Kepala Bidang Kedaruratan dan Logistik BPBD Kabupaten Bogor, Adam Hamdani, menjelaskan peristiwa tersebut terjadi sekitar pukul 18.30 WIB di Perum Bukit Waringin RT 12/10, Desa Kedungwaringin.
Angin kencang tersebut menyebabkan Sungai Pasanggrahan meluap hingga menumbangkan pohon rambutan yang menimpa bangunan warga.
“Rumah milik Saman (1 KK/4 jiwa) mengalami kerusakan ringan di bagian kanopi akibat tertimpa pohon,” kata Adam, Selasa (23/9/25).
Selain rumah warga, fasilitas di SDN Kedungwaringin 01 juga terdampak. Toilet sekolah mengalami kerusakan sedang, sementara perpustakaan rusak ringan akibat tembok penahan tanah (TPT) jebol.
Adam menerangkan, TPT yang jebol memiliki panjang 20 meter dengan tinggi 3 meter dan lebar 1,5 meter. Kondisi ini membuat bangunan toilet sekolah yang berada di tepi sungai terancam ambruk jika tidak segera ditangani.
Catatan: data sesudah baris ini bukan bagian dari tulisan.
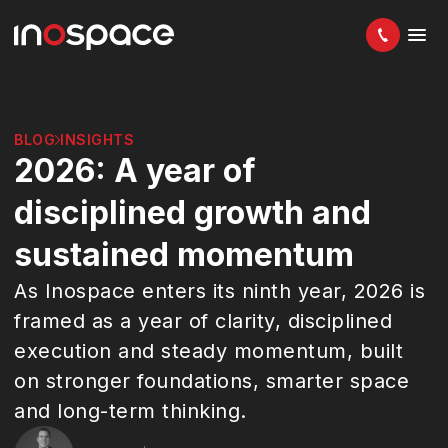
BLOG
INSIGHTS
2026: A year of
disciplined growth and
sustained momentum
As Inospace enters its ninth year, 2026 is
framed as a year of clarity, disciplined
execution and steady momentum, built
on stronger foundations, smarter space
and long-term thinking.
Tim Reaksi Cepat (TRC) BPBD Kabupaten Bogor diterjunkan ke lokasi sekitar pukul 20.55 WIB dan tiba setengah jam kemudian. Penanganan darurat dilakukan selama 2,5 jam dengan berkoordinasi bersama aparat desa setempat.
“Situasi terkini, sekolah yang rusak dan rumah yang terkena pohon tumbang belum diperbaiki. Kami khawatir toilet sekolah yang berada di bibir Sungai Pasanggrahan akan ambruk,” jelas Adam.
Meski demikian, tidak ada korban jiwa maupun pengungsi dalam peristiwa ini. BPBD Kabupaten Bogor merekomendasikan tindak lanjut perbaikan TPT serta pemasangan garis pembatas peringatan di sekitar lokasi terdampak.
“Tembok perpustakaan bergeser, toilet sekolah rusak dan tidak bisa digunakan. Pohon tumbang sudah terbawa arus sungai, namun perbaikan permanen harus segera dilakukan oleh instansi terkait,” pungkas Adam.